Entries follow. Set all of them down as they stand.

** The data follows **

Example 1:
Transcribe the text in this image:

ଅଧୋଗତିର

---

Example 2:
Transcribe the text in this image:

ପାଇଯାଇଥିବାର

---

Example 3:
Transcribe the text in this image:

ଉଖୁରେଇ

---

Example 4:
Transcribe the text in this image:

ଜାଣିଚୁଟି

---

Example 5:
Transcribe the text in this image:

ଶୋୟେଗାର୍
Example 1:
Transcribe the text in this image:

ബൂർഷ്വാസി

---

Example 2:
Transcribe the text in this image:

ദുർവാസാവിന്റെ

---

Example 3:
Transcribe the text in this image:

** End of The data **

### Finished exercise
Example 1:
Transcribe the text in this image:

ଅଧୋଗତିର

---

Example 2:
Transcribe the text in this image:

ପାଇଯାଇଥିବାର

---

Example 3:
Transcribe the text in this image:

ଉଖୁରେଇ

---

Example 4:
Transcribe the text in this image:

ଜାଣିଚୁଟି

---

Example 5:
Transcribe the text in this image:

ଶୋୟେଗାର୍
Example 1:
Transcribe the text in this image:

ബൂർഷ്വാസി

---

Example 2:
Transcribe the text in this image:

ദുർവാസാവിന്റെ

---

Example 3:
Transcribe the text in this image:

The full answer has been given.